I’m all for the excitement of exploring bodies through healthy and safe methods, but you don’t get to decide what devalues another person. You can make your own judgments about who you date and have sex with based on the “wears pants” criteria, but an article like this is really demeaning and unnecessary.
—Kaleb Stephens,ecology and evolutionary biology sophomore
Pants are neither newsworthy nor appropriate topics
In response to “Pants preserve the wonder” (Sept. 14):
As an educated male graduate of the U of A, I am both shocked and disappointed at the sexism in this article. It reflects poorly on all of us — and is also a terrible failure with regard to the Daily Wildcat’s mission statement. Alumni everywhere read publications and want to feel connected to the school and not disgusted by the things that are published. There were plenty of irresponsible things in the article — especially the degrading way that women were presented as valueless aside from the surprise or disgust that men will get when women remove their pants. The article was simply inappropriate — mostly because it is offensively sexist, but also because wearing pants is a topic that wouldn’t otherwise pass as newsworthy.
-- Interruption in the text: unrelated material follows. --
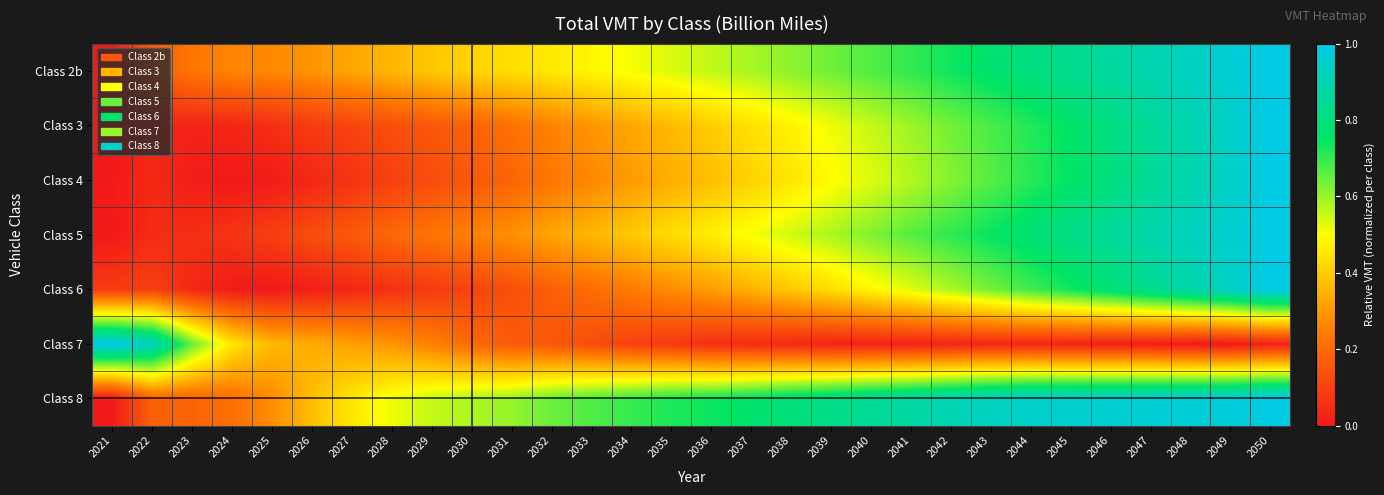

At 2038, list the series in order from smallest to largest.

Class 7, Class 6, Class 4, Class 3, Class 5, Class 2b, Class 8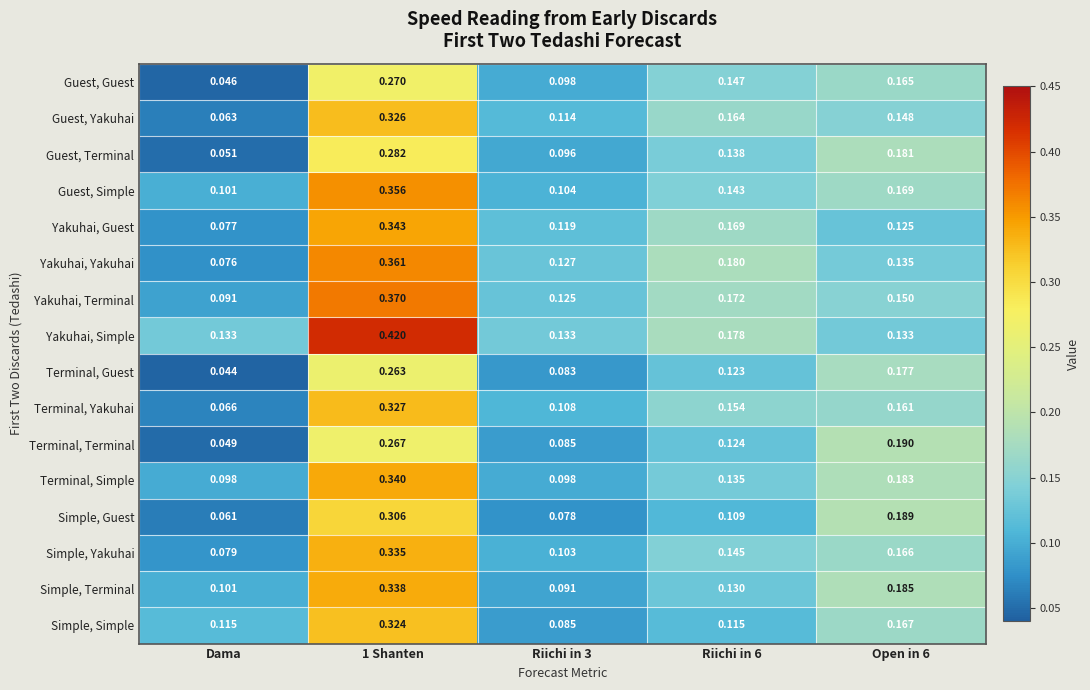

Where is Guest, Yakuhai nearest to the value 0?

Dama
I’m sincerely disappointed that this article was written, and that it was successfully published. At the very best, it doesn’t appear to me that you understand the responsibility that comes with the power of reporting — especially for a public institution. I hope that, at best, you probably didn’t (and perhaps still don’t) fully understand why your words were so offensive. Perhaps you — and anyone else who saw or approved the article — should spend some time with a women’s studies professor or contacts at the Women’s Resource Center to understand how painful the remarks may have been to fellow Wildcats. I hope to see a sincere apology that shows an actual understanding of why this was wrong.
Sincerely,
— Andrew Friedman, Arizona Wildcat Alumni Class of 2009
P.S. Also, in response to one of the analogies provided, I believe any good physicist would love a book that accurately explains the universe. He or she would read the book a million times. Physicists seek to better understand the world around them and I contend that most wouldn’t shy away from information just because there was no surprise in it for them.